- Chinese buyers have cut off purchases of U.S. crude oil as the trade dispute between Beijing and Washington continues.
- A Chinese refiner received U.S. crude from South Korean storage this week, and a ship carrying American oil is currently bound for China.
- The ship could change destinations, and the issues at the heart of the trade dispute have yet to be resolved.
The ongoing U.S.-China trade dispute stopped a surge in American oil exports to the Middle Kingdom, but as Washington and Beijing inch toward a deal, a trickle of U.S. crude appears to be making its way to Chinese shores.
The development comes as U.S. and Chinese negotiators recently wrapped up talks that prevented tariffs on hundreds of billions of dollars in goods from rising sharply on March 1. The dispute has disrupted once robust trade in energy products such as crude oil and liquefied natural gas between the world's two biggest economies.
China emerged as a major buyer of U.S. crude after President Barack Obama and Congress lifted the 40-year ban on exporting crude oil in 2015. During some months last year, China surpassed Canada as the top importer of American oil.
Beijing has declined to slap an import tax on U.S. crude in retaliation against the Trump administration's tariffs on Chinese goods. But Chinese buyers nevertheless stopped purchasing American supplies last year as the trade dispute with Washington escalated.
After the long pause in trade, China recently offloaded its first shipment of U.S. crude oil this year, although in a roundabout way. About 468,000 barrels of U.S.-origin crude oil was pulled from storage at Yeosu, South Korea, and shipped to China, according to tanker-tracking firm ClipperData.

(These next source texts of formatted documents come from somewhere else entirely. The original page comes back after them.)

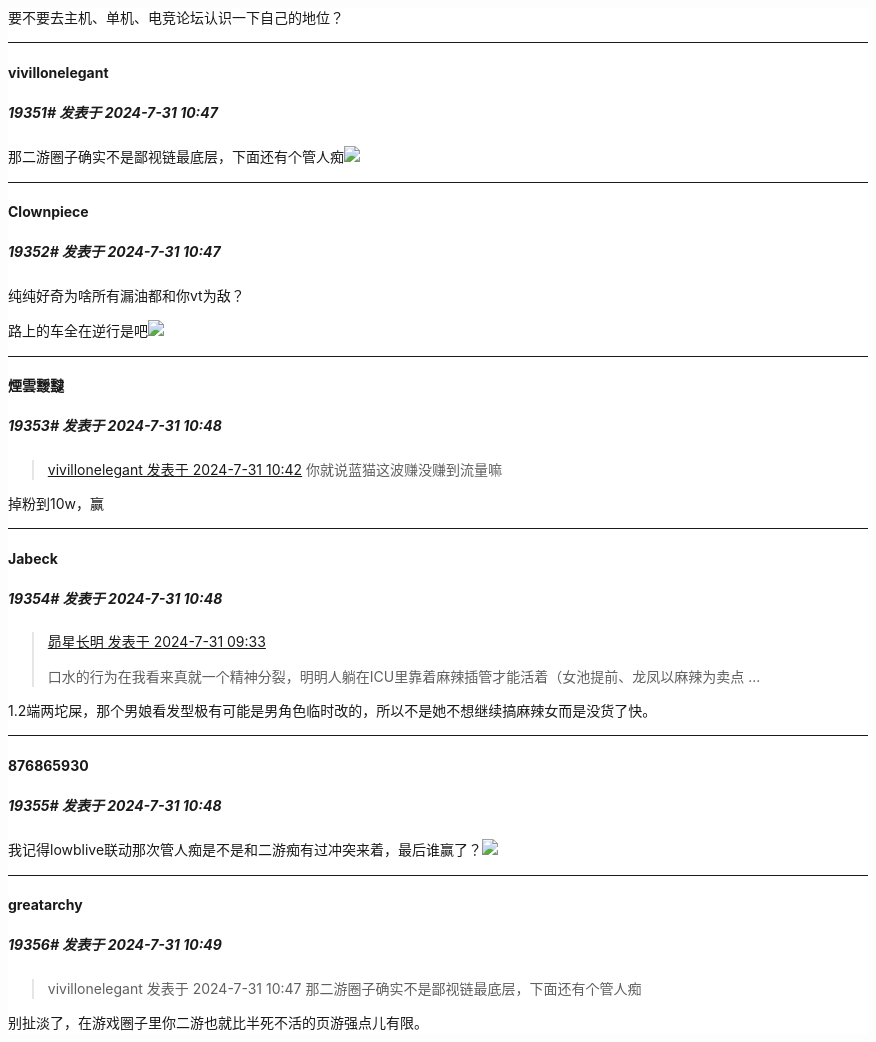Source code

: 要不要去主机、单机、电竞论坛认识一下自己的地位？

*****

####  vivillonelegant  
##### 19351#       发表于 2024-7-31 10:47

那二游圈子确实不是鄙视链最底层，下面还有个管人痴<img src="https://static.saraba1st.com/image/smiley/face2017/067.png" referrerpolicy="no-referrer">

*****

####  Clownpiece  
##### 19352#       发表于 2024-7-31 10:47

纯纯好奇为啥所有漏油都和你vt为敌？

路上的车全在逆行是吧<img src="https://static.saraba1st.com/image/smiley/face2017/009.gif" referrerpolicy="no-referrer">


*****

####  煙雲靉靆  
##### 19353#       发表于 2024-7-31 10:48

<blockquote><a href="httphttps://bbs.saraba1st.com/2b/forum.php?mod=redirect&amp;goto=findpost&amp;pid=65751857&amp;ptid=2186894" target="_blank">vivillonelegant 发表于 2024-7-31 10:42</a>
你就说蓝猫这波赚没赚到流量嘛</blockquote>
掉粉到10w，赢

*****

####  Jabeck  
##### 19354#       发表于 2024-7-31 10:48

<blockquote><a href="httphttps://bbs.saraba1st.com/2b/forum.php?mod=redirect&amp;goto=findpost&amp;pid=65751056&amp;ptid=2186894" target="_blank">昴星长明 发表于 2024-7-31 09:33</a>

口水的行为在我看来真就一个精神分裂，明明人躺在ICU里靠着麻辣插管才能活着（女池提前、龙凤以麻辣为卖点 ...</blockquote>
1.2端两坨屎，那个男娘看发型极有可能是男角色临时改的，所以不是她不想继续搞麻辣女而是没货了快。

*****

####  876865930  
##### 19355#       发表于 2024-7-31 10:48

我记得lowblive联动那次管人痴是不是和二游痴有过冲突来着，最后谁赢了？<img src="https://static.saraba1st.com/image/smiley/face2017/067.png" referrerpolicy="no-referrer">

*****

####  greatarchy  
##### 19356#       发表于 2024-7-31 10:49

<blockquote>vivillonelegant 发表于 2024-7-31 10:47
那二游圈子确实不是鄙视链最底层，下面还有个管人痴</blockquote>
别扯淡了，在游戏圈子里你二游也就比半死不活的页游强点儿有限。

Hongrun Petrochemical, an independent refiner, received the shipment of Eagle Ford crude at Qingdao Port on Sunday, according to S&P Global Platts, which reported the transfer overnight.
There are also signs that China may soon receive direct shipments of crude oil from the United States.
According to ClipperData, a ship called the Hong Kong Spirit recently loaded almost 2 million barrels at Moda Midstream's Ingleside terminal near Corpus Christi, Texas, and in the U.S. Gulf. The VLCC — or very large crude carrier — is currently declaring for Yantai, China.
"This destination may, however, change en route, but for now signals optimism on the trade war front. By the time the VLCC makes it to China in April, trade war concerns may have dissipated," said Matt Smith, director of commodity research at ClipperData.
This comes after several vessels carrying U.S. crude believed to be potentially headed for China instead discharged their cargoes in other Asian destinations.
Earlier this month, Genscape forecast a ship called The Manifa would deliver U.S. crude to China by mid-February, but it is now scheduled to discharge in South Korea, according to both ClipperData and Genscape.
Genscape flagged three other ships bound for Singapore as potentially delivering American oil to China. ClipperData says one offloaded in South Korea, while two others are about to discharge in Korea or Taiwan.
One other vessel, the Jag Lakshya, delivered Canadian crude loaded in the United States to China this month.
Despite the disruption in trade with China, the U.S. is exporting record amounts of crude.